Cousins was the little-known rookie who clobbered and seriously injured the franchise superstar.

“I was basically run out of town by a lynch mob,” Cousins said. “I’m not going to be afraid of my own shadow. I’m not going to walk around with an apology letter on my back. That’s not the way life is lived. I’ve apologized till I’m blue in the face. It’s not going to change anything. I’m not going to stop living my life. I’m not going to be scared. I have big plans.”

Cousins didn’t play for the Marlins again after June 12, spending the rest of the season on the disabled list. And, no, he didn’t get hurt that night. His troublesome back has been bothering him for 2 1/2 years.

Six days a week, Cousins makes the short walk from his home to campus to work out and rehab. He will begin hitting off a tee Nov. 1.

“He helps all the guys, and it’s genuine,” said former Dons pitcher Matt Hiserman, now on Giarratano’s staff. “It would be easy for him to come and get his work in and not talk to anybody.”

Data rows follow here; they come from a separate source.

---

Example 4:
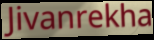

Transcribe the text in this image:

Jivanrekha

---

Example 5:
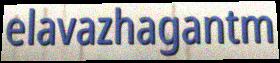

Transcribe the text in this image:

elavazhagantm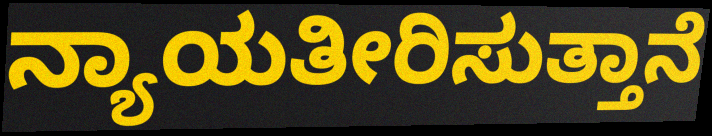
ನ್ಯಾಯತೀರಿಸುತ್ತಾನೆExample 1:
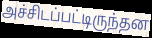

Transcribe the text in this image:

அச்சிடப்பட்டிருந்தன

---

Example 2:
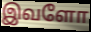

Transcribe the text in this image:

இவளோ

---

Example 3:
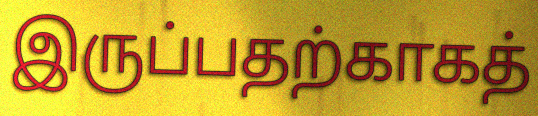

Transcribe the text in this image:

இருப்பதற்காகத்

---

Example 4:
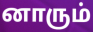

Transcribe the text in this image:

னாரும்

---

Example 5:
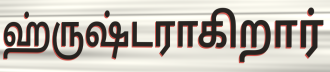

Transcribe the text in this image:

ஹ்ருஷ்டராகிறார்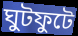
ঘুটফুটে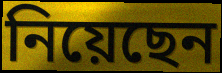
নিয়েছেন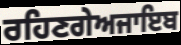
ਰਹਿਣਗੇਅਜਾਇਬ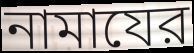
নামাযের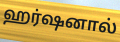
ஹர்ஷனால்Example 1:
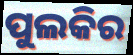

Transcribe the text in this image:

ପୁଲକିର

Cousins couldn’t watch the replays of the collision on TV. He didn’t sleep well for days. Pete Rose – who ran over catcher Ray Fosse in the 1970 All-Star game – would later come to his defense. Umpire Jim Joyce, part of his own controversy last year when his blown call cost Tigers pitcher Armando Galarraga a perfect game, offered support.

“At the end of the day, it’s a baseball play,” Cousins said. “It’s a play that we get paid to make and that fans pay to watch. It’s an unfortunate part of the game, but it’s a necessary part of the game. That’s where I’m at with that. That’s it. There’s no other way to put it.”

Cousins is ready to start fresh next season – just as he did after nearly walking away from USF as a homesick freshman.

He stayed put playing for Giarratano and became West Coast Conference Player of the Year and an All-American, then eventually a major leaguer. He hopes one ill-fated moment doesn’t define his career.

“I’m still on the roster. I’m still kicking,” Cousins said. “My plan this year is to get in the best shape I’ve ever been in and come back with something to prove. I feel it’s my time to do something really great in this game.”